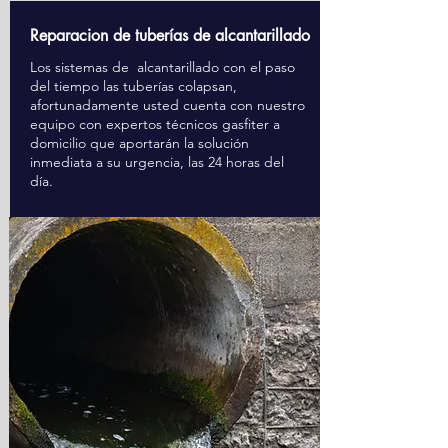
Reparacion de tuberías de alcantarillado
Los sistemas de alcantarillado con el paso
del tiempo las tuberías colapsan,
afortunadamente usted cuenta con nuestro
equipo con expertos técnicos gasfiter a
domicilio que aportarán la solución
inmediata a su urgencia, las 24 horas del
día.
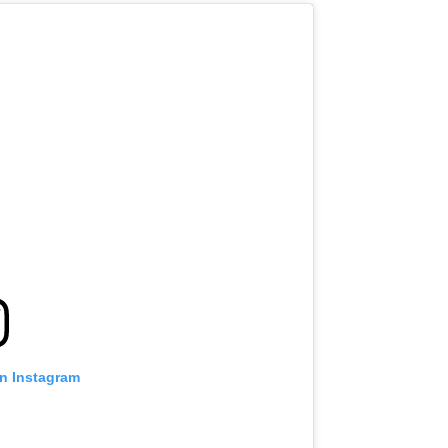
on Instagram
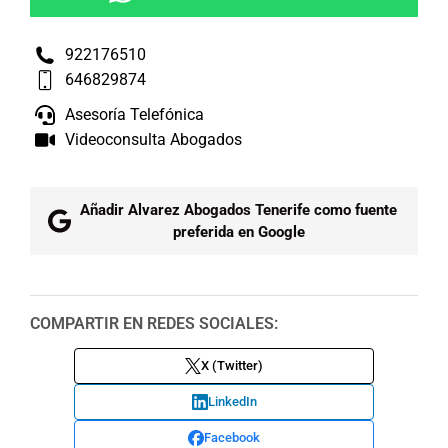
922176510
646829874
Asesoría Telefónica
Videoconsulta Abogados
Añadir Alvarez Abogados Tenerife como fuente
preferida en Google
COMPARTIR EN REDES SOCIALES:
X (Twitter)
LinkedIn
Facebook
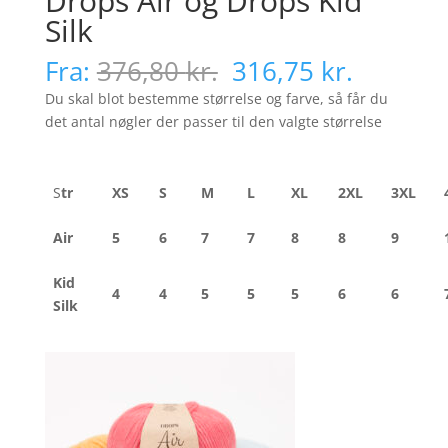
Drops Air og Drops Kid
Silk
Den
Den
Fra:
376,80
kr.
316,75
kr.
oprindelige
aktuell
Du skal blot bestemme størrelse og farve, så får du
pris
pris
det antal nøgler der passer til den valgte størrelse
var:
er:
376,80 kr..
316,75 k
S
tr
XS
S
M
L
XL
2XL
3XL
Air
5
6
7
7
8
8
9
Kid
4
4
5
5
5
6
6
Silk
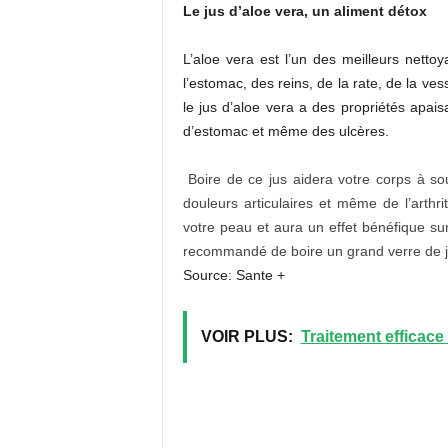
Le jus d’aloe vera, un aliment détox
L’aloe vera est l’un des meilleurs nettoy
l’estomac, des reins, de la rate, de la ve
le jus d’aloe vera a des propriétés apai
d’estomac et même des ulcères.
Boire de ce jus aidera votre corps à so
douleurs articulaires et même de l’arthri
votre peau et aura un effet bénéfique sur 
recommandé de boire un grand verre de ju
Source: Sante +
VOIR PLUS:
Traitement efficace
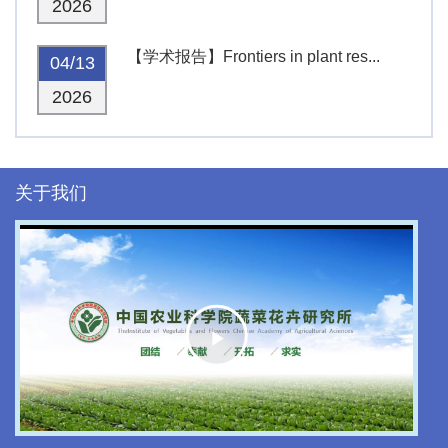
2026
【学术报告】Frontiers in plant res...
04/13
2026
关于我们
Play
Video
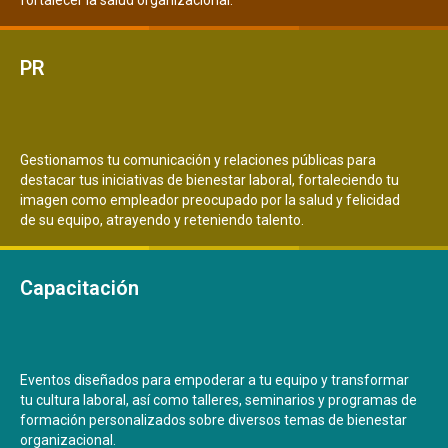
fortalecer la salud organizacional.
PR
Gestionamos tu comunicación y relaciones públicas para
destacar tus iniciativas de bienestar laboral, fortaleciendo tu
imagen como empleador preocupado por la salud y felicidad
de su equipo, atrayendo y reteniendo talento.
Capacitación
Eventos diseñados para empoderar a tu equipo y transformar
tu cultura laboral, así como talleres, seminarios y programas de
formación personalizados sobre diversos temas de bienestar
organizacional.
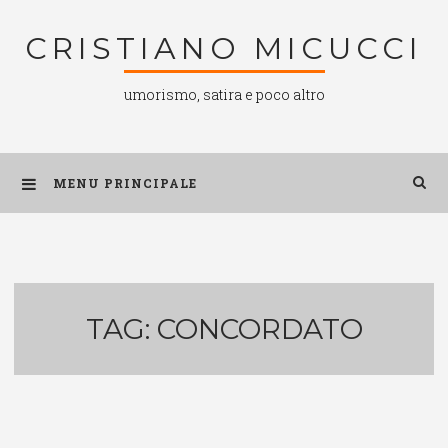
Salta
CRISTIANO MICUCCI
al
contenuto
umorismo, satira e poco altro
MENU PRINCIPALE
TAG:
CONCORDATO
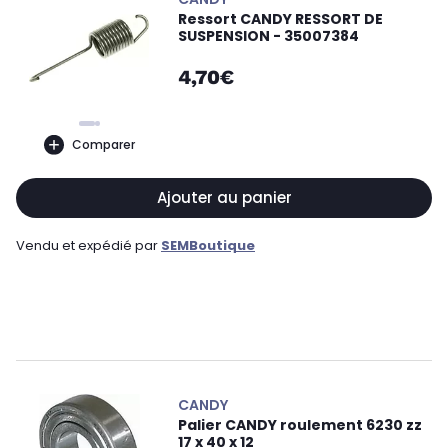
Ressort CANDY RESSORT DE
SUSPENSION - 35007384
4,70€
Comparer
Ajouter au panier
Vendu et expédié par
SEMBoutique
CANDY
Palier CANDY roulement 6230 zz
17 x 40 x 12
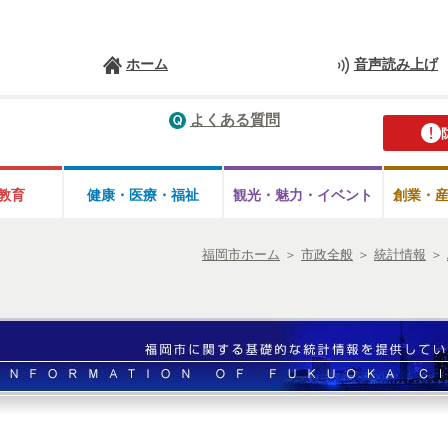
ホーム
音声読み上げ
よくある質問
教育
健康・医療・
福祉
観光・魅力・
イベント
創業・
福岡市ホーム
＞
市政全般
＞
統計情報
＞
計（月報） 平成20年度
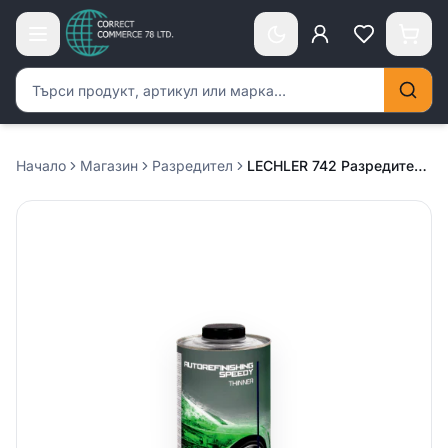
Търсене на продукти
Начало
Магазин
Разредител
LECHLER 742 Разредител /бавен/ – 1л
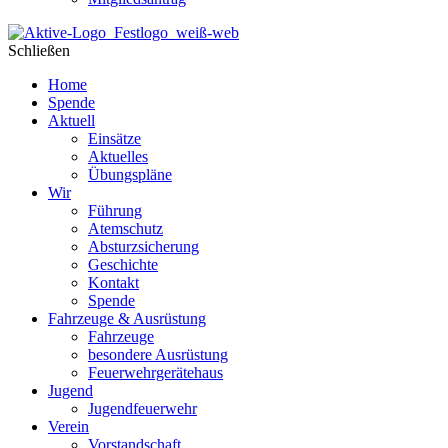
Schließen
Home
Spende
Aktuell
Einsätze
Aktuelles
Übungspläne
Wir
Führung
Atemschutz
Absturzsicherung
Geschichte
Kontakt
Spende
Fahrzeuge & Ausrüstung
Fahrzeuge
besondere Ausrüstung
Feuerwehrgerätehaus
Jugend
Jugendfeuerwehr
Verein
Vorstandschaft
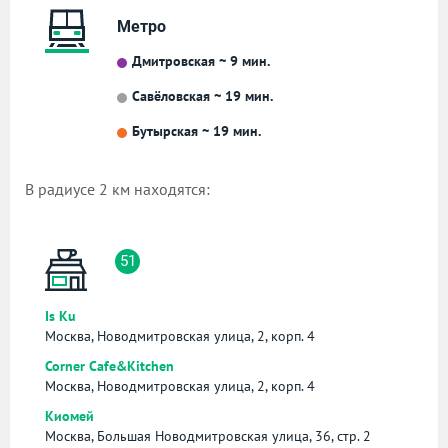
Метро
Дмитровская ~ 9 мин.
Савёловская ~ 19 мин.
Бутырская ~ 19 мин.
В радиусе 2 км находятся:
51
Is Ku
Москва, Новодмитровская улица, 2, корп. 4
Corner Cafe&Kitchen
Москва, Новодмитровская улица, 2, корп. 4
Киомей
Москва, Большая Новодмитровская улица, 36, стр. 2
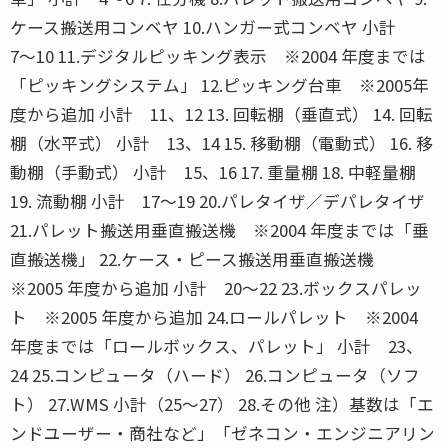
ケース搬送用コンベヤ 10.ハンガー式コンベヤ 小計
7〜10 11.デジタルピッキング表示 ※2004 年度までは
「ピッキングシステム」 12.ピッキング台車 ※2005年
度から追加 小計 11、12 13. 回転棚（垂直式） 14. 回転
棚（水平式） 小計 13、14 15. 移動棚（電動式） 16. 移
動棚（手動式） 小計 15、16 17. 重量棚 18. 中軽量棚
19. 流動棚 小計 17〜19 20.パレタイザ／デパレタイザ
21.パレット搬送用垂直搬送機 ※2004 年度までは「垂
直搬送機」 22.ケース・ピース搬送用垂直搬送機
※2005 年度から追加 小計 20〜22 23.ボックスパレッ
ト ※2005 年度から追加 24.ロールパレット ※2004
年度までは「ロールボックス、パレット」 小計 23、
24 25.コンピュータ（ハード） 26.コンピュータ（ソフ
ト） 27.WMS 小計（25〜27） 28.その他 注）基数は「エ
ンドユーザー・商社など」「ゼネコン・エンジニアリン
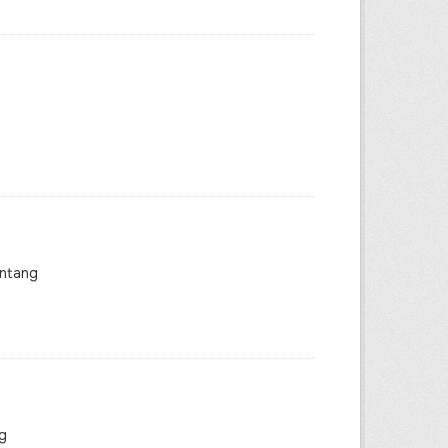
intang
g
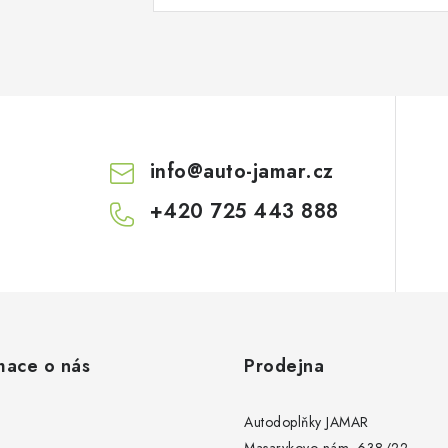
info
@
auto-jamar.cz
+420 725 443 888
mace o nás
Prodejna
Autodoplňky JAMAR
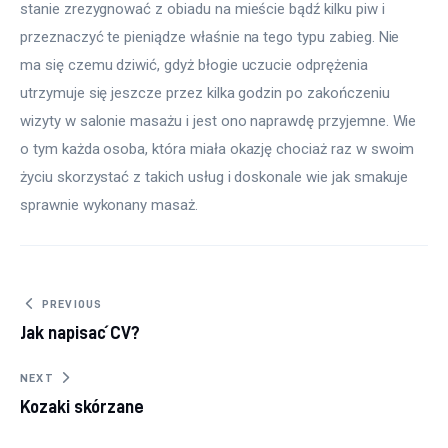
stanie zrezygnować z obiadu na mieście bądź kilku piw i 
przeznaczyć te pieniądze właśnie na tego typu zabieg. Nie 
ma się czemu dziwić, gdyż błogie uczucie odprężenia 
utrzymuje się jeszcze przez kilka godzin po zakończeniu 
wizyty w salonie masażu i jest ono naprawdę przyjemne. Wie 
o tym każda osoba, która miała okazję chociaż raz w swoim 
życiu skorzystać z takich usług i doskonale wie jak smakuje 
sprawnie wykonany masaż.
Nawigacja wpisu
PREVIOUS
Jak napisać CV?
NEXT
Kozaki skórzane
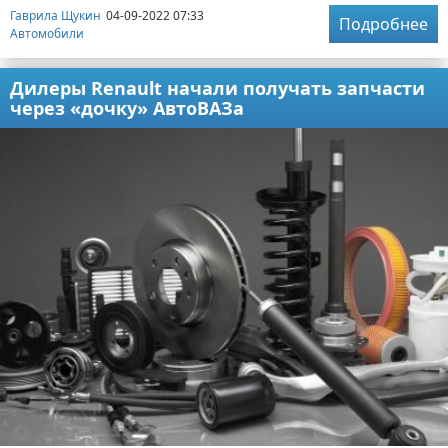
Гаврила Щукин
04-09-2022 07:33
Подробнее
Автомобили
Дилеры Renault начали получать запчасти
через «дочку» АвтоВАЗа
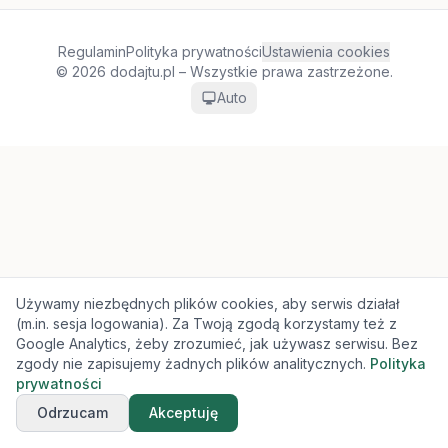
Regulamin
Polityka prywatności
Ustawienia cookies
© 2026 dodajtu.pl – Wszystkie prawa zastrzeżone.
Auto
Używamy niezbędnych plików cookies, aby serwis działał
(m.in. sesja logowania). Za Twoją zgodą korzystamy też z
Google Analytics, żeby zrozumieć, jak używasz serwisu. Bez
zgody nie zapisujemy żadnych plików analitycznych.
Polityka
prywatności
Odrzucam
Akceptuję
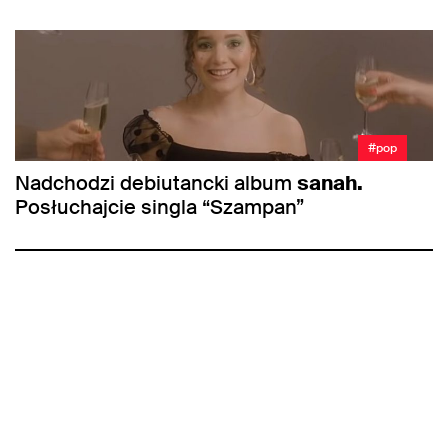
#pop
Nadchodzi debiutancki album
sanah.
Posłuchajcie singla “Szampan”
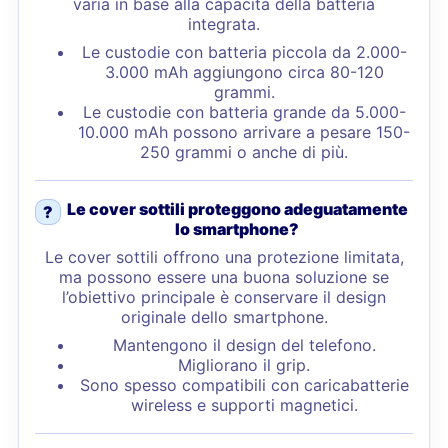
varia in base alla capacità della batteria
integrata.
Le custodie con batteria piccola da 2.000-
3.000 mAh aggiungono circa 80-120
grammi.
Le custodie con batteria grande da 5.000-
10.000 mAh possono arrivare a pesare 150-
250 grammi o anche di più.
Le cover sottili proteggono adeguatamente
?
lo smartphone?
Le cover sottili offrono una protezione limitata,
ma possono essere una buona soluzione se
l’obiettivo principale è conservare il design
originale dello smartphone.
Mantengono il design del telefono.
Migliorano il grip.
Sono spesso compatibili con caricabatterie
wireless e supporti magnetici.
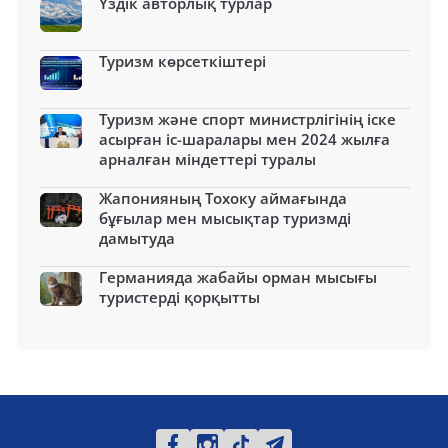
Үздік авторлық турлар
Туризм көрсеткіштері
Туризм және спорт министрлігінің іске
асырған іс-шаралары мен 2024 жылға
арналған міндеттері туралы
Жапонияның Тохоку аймағында
бұғылар мен мысықтар туризмді
дамытуда
Германияда жабайы орман мысығы
туристерді қорқытты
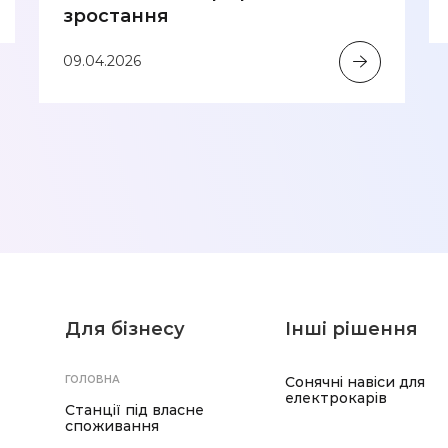
зростання
09.04.2026
Для бізнесу
Інші рішення
ГОЛОВНА
Сонячні навіси для
електрокарів
Станції під власне
споживання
★ ★ ★ ★ ★ ★ ★
▸ **WHAT THE TASK ASKS**
Output the lines of the rows above as a numbered list, from the line that contains "Үздік авторлық турлар" up to and including the last line of the rows. Skip blank lines and leave the pictures out.

▸ **WRITTEN ANSWER**
1. Үздік авторлық турлар
2. Туризм көрсеткіштері
3. Туризм және спорт министрлігінің іске
4. асырған іс-шаралары мен 2024 жылға
5. арналған міндеттері туралы
6. Жапонияның Тохоку аймағында
7. бұғылар мен мысықтар туризмді
8. дамытуда
9. Германияда жабайы орман мысығы
10. туристерді қорқытты
11. зростання
12. 09.04.2026
13. Для бізнесу
14. Інші рішення
15. ГОЛОВНА
16. Сонячні навіси для
17. електрокарів
18. Станції під власне
19. споживання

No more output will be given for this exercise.